▶ **Required work**: Of all the lines in the entries below, give again exactly those starting at the line containing "- 18.04.2026 (Sa.): Beginn" and ending at the line containing "- 19.05.2026 (Di.): Damenmannschaftstraining", both ends included, and no others.

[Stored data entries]
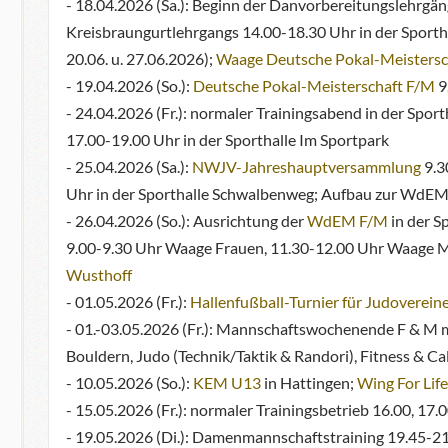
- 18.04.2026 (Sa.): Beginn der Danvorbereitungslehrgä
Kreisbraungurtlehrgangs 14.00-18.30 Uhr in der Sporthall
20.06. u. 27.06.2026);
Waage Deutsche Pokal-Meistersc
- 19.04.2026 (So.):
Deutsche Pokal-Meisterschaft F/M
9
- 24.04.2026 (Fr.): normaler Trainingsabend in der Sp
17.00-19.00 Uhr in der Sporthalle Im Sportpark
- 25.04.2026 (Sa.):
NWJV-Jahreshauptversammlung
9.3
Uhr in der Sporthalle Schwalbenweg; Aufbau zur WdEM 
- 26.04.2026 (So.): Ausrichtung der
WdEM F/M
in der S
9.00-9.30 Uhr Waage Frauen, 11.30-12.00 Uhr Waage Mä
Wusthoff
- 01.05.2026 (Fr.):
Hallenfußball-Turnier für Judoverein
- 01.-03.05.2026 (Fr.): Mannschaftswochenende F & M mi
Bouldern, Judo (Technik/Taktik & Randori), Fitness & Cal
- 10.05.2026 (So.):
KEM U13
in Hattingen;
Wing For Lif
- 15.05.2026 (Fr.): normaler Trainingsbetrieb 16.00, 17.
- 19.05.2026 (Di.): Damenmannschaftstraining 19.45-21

--

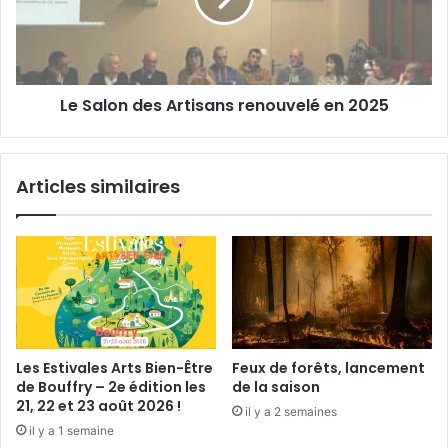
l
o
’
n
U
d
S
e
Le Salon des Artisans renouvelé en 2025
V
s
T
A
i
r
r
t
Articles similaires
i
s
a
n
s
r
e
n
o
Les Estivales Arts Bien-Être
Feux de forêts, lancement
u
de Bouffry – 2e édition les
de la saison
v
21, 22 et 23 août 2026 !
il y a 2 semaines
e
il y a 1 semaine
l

...

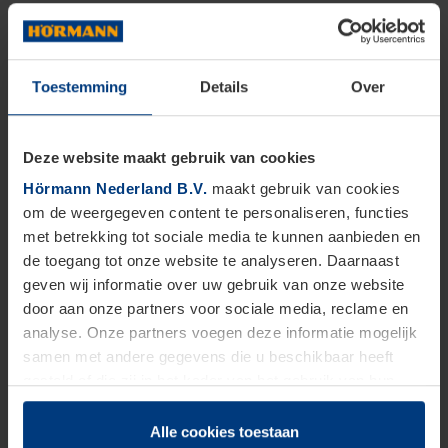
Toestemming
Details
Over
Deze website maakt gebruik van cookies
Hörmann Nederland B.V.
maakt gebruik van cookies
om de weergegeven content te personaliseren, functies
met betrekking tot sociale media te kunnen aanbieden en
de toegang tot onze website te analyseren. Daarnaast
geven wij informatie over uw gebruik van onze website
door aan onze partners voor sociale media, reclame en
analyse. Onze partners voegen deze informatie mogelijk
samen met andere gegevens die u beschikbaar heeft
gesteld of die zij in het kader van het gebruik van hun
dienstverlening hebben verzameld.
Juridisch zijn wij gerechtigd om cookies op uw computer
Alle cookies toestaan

▶ **Response area**:
- 18.04.2026 (Sa.): Beginn der Danvorbereitungslehrgä
Kreisbraungurtlehrgangs 14.00-18.30 Uhr in der Sporthall
20.06. u. 27.06.2026);
Waage Deutsche Pokal-Meistersc
- 19.04.2026 (So.):
Deutsche Pokal-Meisterschaft F/M
9
- 24.04.2026 (Fr.): normaler Trainingsabend in der Sp
17.00-19.00 Uhr in der Sporthalle Im Sportpark
- 25.04.2026 (Sa.):
NWJV-Jahreshauptversammlung
9.3
Uhr in der Sporthalle Schwalbenweg; Aufbau zur WdEM 
- 26.04.2026 (So.): Ausrichtung der
WdEM F/M
in der S
9.00-9.30 Uhr Waage Frauen, 11.30-12.00 Uhr Waage Mä
Wusthoff
- 01.05.2026 (Fr.):
Hallenfußball-Turnier für Judoverein
- 01.-03.05.2026 (Fr.): Mannschaftswochenende F & M mi
Bouldern, Judo (Technik/Taktik & Randori), Fitness & Cal
- 10.05.2026 (So.):
KEM U13
in Hattingen;
Wing For Lif
- 15.05.2026 (Fr.): normaler Trainingsbetrieb 16.00, 17.
- 19.05.2026 (Di.): Damenmannschaftstraining 19.45-21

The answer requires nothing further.